Below are entries; copy exactly the lines from the one with "Request Form" through the one with "Smell in the car Inspection", both included, and leave out the rest.
------------------------
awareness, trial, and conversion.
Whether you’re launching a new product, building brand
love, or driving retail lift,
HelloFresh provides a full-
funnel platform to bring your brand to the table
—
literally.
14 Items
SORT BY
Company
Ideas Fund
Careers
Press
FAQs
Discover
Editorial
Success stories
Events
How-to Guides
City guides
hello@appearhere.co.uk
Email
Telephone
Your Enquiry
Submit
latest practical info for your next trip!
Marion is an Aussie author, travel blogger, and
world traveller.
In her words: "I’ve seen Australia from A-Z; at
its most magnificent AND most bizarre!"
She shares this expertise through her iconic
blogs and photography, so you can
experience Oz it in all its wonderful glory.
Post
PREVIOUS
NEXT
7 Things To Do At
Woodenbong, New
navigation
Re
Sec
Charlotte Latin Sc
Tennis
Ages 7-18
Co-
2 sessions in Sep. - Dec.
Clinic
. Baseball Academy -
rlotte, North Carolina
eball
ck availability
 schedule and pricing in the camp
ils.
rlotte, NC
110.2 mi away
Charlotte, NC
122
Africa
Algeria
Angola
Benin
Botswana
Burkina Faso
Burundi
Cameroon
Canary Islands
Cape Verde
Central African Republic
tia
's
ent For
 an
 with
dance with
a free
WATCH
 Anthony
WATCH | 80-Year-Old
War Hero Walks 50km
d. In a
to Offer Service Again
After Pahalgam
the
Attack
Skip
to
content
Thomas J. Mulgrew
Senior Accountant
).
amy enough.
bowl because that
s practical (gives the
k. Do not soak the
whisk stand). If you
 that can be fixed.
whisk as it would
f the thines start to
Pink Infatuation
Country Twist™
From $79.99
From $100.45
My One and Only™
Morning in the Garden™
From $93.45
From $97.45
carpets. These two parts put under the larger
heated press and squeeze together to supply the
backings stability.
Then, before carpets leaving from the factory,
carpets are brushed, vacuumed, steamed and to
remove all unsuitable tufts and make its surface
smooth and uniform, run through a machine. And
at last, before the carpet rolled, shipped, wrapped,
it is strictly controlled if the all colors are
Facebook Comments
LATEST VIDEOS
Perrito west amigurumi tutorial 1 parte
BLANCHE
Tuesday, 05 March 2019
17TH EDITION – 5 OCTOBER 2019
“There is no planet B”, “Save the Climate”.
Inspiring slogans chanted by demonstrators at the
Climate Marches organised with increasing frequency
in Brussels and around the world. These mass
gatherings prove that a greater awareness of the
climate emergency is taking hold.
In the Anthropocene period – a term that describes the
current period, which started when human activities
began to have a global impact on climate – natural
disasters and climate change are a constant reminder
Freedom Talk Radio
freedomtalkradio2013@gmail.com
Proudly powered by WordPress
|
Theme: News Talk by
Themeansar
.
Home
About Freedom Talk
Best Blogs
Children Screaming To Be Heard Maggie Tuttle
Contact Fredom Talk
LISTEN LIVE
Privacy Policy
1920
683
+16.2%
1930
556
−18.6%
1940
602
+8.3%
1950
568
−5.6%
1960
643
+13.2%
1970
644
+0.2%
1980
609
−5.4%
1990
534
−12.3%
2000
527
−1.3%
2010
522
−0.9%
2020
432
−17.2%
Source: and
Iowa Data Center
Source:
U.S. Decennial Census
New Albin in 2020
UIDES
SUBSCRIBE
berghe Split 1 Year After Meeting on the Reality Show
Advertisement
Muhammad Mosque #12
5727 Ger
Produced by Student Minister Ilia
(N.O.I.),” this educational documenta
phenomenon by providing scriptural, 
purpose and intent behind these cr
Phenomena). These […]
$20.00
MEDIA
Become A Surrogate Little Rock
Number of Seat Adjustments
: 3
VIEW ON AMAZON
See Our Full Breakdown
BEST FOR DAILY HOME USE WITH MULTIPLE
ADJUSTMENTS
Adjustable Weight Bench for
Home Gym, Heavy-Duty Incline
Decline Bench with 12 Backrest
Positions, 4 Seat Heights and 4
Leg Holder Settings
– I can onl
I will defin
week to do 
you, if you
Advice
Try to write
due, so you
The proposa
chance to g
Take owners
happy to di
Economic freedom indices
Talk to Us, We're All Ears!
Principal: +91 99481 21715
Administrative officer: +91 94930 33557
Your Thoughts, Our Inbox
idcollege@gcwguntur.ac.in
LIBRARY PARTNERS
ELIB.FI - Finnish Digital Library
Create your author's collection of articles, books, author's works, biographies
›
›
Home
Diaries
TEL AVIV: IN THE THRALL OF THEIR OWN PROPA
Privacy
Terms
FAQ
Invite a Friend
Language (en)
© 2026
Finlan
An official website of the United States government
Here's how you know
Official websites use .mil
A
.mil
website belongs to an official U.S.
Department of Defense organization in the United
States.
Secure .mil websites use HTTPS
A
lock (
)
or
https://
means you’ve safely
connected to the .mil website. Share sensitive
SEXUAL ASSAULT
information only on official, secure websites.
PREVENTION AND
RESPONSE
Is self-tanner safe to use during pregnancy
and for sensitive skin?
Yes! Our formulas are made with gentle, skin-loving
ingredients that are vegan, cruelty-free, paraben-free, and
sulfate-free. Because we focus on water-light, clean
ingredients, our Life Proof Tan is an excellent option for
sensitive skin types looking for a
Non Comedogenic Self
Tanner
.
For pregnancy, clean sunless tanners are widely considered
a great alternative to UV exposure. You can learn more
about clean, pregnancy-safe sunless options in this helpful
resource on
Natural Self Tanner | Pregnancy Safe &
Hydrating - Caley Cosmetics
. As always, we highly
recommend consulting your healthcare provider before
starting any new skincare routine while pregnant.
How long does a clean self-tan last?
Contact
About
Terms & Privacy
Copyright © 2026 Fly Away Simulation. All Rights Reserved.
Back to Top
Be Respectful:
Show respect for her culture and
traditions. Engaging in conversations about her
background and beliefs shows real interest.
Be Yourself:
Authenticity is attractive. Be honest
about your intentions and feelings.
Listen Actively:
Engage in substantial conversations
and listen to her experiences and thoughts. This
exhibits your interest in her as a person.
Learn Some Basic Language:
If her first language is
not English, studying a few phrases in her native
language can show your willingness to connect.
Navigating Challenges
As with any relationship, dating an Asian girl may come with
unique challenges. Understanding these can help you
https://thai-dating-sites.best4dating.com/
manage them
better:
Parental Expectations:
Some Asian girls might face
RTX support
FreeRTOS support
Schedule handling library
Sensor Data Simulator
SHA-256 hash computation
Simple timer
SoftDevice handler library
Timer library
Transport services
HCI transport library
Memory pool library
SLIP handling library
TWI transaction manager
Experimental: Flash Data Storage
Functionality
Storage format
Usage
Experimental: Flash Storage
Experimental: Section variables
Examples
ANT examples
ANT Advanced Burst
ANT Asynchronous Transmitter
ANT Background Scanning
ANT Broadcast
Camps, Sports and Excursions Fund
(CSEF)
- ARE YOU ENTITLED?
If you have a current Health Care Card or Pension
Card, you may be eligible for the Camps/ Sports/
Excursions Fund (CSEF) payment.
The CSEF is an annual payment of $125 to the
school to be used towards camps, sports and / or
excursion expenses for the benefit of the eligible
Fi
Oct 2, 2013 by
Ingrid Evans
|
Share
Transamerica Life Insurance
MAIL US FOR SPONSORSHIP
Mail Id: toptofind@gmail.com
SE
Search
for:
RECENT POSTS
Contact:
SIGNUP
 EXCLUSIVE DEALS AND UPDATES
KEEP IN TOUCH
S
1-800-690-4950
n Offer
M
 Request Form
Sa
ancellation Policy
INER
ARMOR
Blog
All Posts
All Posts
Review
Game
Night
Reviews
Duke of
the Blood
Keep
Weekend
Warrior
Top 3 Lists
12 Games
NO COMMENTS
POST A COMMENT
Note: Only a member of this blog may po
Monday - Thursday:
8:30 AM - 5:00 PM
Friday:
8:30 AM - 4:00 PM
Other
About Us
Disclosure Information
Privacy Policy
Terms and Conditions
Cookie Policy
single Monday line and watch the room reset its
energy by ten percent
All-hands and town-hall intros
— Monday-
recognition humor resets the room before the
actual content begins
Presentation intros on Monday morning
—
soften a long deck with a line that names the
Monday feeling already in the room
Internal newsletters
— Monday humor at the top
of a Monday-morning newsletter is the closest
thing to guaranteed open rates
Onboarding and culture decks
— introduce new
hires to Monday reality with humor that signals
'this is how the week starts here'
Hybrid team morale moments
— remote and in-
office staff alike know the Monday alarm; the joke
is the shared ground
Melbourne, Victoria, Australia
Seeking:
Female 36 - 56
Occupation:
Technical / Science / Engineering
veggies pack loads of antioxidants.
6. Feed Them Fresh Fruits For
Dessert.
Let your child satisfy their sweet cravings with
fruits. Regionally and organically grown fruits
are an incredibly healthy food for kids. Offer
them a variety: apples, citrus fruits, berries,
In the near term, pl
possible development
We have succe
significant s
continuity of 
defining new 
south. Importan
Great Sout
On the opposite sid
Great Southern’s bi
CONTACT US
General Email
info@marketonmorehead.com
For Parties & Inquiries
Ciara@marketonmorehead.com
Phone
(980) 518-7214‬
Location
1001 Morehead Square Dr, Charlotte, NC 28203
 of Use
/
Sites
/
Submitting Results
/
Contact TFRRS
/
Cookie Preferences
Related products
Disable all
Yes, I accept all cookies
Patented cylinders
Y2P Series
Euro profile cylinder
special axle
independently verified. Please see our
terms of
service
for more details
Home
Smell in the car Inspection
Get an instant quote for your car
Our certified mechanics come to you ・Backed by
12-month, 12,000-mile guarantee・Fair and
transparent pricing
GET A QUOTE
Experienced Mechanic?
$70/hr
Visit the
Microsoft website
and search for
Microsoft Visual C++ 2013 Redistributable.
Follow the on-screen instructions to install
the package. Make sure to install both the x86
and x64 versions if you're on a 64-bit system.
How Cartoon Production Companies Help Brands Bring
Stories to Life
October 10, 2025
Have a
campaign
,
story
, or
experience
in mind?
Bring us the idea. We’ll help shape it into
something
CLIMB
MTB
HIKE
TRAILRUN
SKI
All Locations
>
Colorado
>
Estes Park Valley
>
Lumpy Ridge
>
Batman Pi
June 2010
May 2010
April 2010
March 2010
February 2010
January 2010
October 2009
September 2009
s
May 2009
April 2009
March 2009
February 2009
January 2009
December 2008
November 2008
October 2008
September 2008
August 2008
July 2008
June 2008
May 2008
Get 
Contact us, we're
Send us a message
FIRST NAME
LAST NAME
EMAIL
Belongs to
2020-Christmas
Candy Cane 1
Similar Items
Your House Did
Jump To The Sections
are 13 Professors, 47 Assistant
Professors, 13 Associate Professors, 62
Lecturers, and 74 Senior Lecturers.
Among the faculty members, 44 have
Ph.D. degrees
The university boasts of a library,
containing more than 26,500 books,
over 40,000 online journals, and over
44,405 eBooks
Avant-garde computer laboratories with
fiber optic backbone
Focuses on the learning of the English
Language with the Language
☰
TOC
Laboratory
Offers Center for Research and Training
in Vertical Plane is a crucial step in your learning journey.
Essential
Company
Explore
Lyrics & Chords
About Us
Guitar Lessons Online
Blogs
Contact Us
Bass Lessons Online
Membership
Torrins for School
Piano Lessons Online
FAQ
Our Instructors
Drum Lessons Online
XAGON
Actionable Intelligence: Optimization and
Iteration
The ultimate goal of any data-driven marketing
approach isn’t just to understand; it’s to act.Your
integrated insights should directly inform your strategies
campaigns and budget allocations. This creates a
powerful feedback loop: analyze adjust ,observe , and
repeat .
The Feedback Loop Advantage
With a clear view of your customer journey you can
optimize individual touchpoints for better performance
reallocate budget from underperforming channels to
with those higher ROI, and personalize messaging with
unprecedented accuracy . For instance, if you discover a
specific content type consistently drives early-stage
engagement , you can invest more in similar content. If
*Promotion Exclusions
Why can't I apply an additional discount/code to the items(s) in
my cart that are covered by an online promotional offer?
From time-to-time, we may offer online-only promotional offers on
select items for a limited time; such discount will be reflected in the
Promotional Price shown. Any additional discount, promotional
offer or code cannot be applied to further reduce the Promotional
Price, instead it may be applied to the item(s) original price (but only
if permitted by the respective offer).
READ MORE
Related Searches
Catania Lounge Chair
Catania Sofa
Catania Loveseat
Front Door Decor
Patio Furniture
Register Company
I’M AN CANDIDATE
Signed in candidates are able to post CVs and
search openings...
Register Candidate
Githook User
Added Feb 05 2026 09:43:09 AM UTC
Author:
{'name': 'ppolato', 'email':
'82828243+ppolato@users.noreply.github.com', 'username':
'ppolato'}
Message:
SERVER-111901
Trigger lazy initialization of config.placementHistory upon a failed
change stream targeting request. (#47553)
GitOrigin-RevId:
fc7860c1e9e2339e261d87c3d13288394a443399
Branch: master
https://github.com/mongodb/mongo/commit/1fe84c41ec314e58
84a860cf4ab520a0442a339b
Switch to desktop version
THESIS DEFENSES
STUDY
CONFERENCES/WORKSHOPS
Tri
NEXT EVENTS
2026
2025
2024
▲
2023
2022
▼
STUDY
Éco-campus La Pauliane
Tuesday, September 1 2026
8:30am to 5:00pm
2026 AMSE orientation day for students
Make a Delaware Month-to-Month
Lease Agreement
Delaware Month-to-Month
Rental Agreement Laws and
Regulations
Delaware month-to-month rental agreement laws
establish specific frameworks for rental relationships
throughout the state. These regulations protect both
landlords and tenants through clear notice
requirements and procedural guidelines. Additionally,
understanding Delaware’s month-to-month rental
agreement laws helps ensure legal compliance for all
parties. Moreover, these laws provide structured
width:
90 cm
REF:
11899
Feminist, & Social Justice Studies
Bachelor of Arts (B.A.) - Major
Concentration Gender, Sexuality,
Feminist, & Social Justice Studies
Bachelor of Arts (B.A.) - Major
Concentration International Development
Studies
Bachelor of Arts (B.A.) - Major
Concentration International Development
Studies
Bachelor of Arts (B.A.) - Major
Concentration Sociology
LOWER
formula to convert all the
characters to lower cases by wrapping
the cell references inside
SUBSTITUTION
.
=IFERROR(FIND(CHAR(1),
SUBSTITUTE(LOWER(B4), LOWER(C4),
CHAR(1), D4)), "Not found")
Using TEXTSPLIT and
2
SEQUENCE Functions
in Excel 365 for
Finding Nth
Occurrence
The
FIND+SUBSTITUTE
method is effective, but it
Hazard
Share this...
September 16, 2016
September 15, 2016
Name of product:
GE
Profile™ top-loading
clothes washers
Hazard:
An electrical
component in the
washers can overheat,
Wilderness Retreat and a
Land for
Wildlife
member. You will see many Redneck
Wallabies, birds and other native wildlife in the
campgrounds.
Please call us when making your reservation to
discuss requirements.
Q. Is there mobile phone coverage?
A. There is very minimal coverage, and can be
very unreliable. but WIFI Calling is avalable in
------------------------
Completed task —
 Request Form
Sa
ancellation Policy
INER
ARMOR
Blog
All Posts
All Posts
Review
Game
Night
Reviews
Duke of
the Blood
Keep
Weekend
Warrior
Top 3 Lists
12 Games
NO COMMENTS
POST A COMMENT
Note: Only a member of this blog may po
Monday - Thursday:
8:30 AM - 5:00 PM
Friday:
8:30 AM - 4:00 PM
Other
About Us
Disclosure Information
Privacy Policy
Terms and Conditions
Cookie Policy
single Monday line and watch the room reset its
energy by ten percent
All-hands and town-hall intros
— Monday-
recognition humor resets the room before the
actual content begins
Presentation intros on Monday morning
—
soften a long deck with a line that names the
Monday feeling already in the room
Internal newsletters
— Monday humor at the top
of a Monday-morning newsletter is the closest
thing to guaranteed open rates
Onboarding and culture decks
— introduce new
hires to Monday reality with humor that signals
'this is how the week starts here'
Hybrid team morale moments
— remote and in-
office staff alike know the Monday alarm; the joke
is the shared ground
Melbourne, Victoria, Australia
Seeking:
Female 36 - 56
Occupation:
Technical / Science / Engineering
veggies pack loads of antioxidants.
6. Feed Them Fresh Fruits For
Dessert.
Let your child satisfy their sweet cravings with
fruits. Regionally and organically grown fruits
are an incredibly healthy food for kids. Offer
them a variety: apples, citrus fruits, berries,
In the near term, pl
possible development
We have succe
significant s
continuity of 
defining new 
south. Importan
Great Sout
On the opposite sid
Great Southern’s bi
CONTACT US
General Email
info@marketonmorehead.com
For Parties & Inquiries
Ciara@marketonmorehead.com
Phone
(980) 518-7214‬
Location
1001 Morehead Square Dr, Charlotte, NC 28203
 of Use
/
Sites
/
Submitting Results
/
Contact TFRRS
/
Cookie Preferences
Related products
Disable all
Yes, I accept all cookies
Patented cylinders
Y2P Series
Euro profile cylinder
special axle
independently verified. Please see our
terms of
service
for more details
Home
Smell in the car Inspection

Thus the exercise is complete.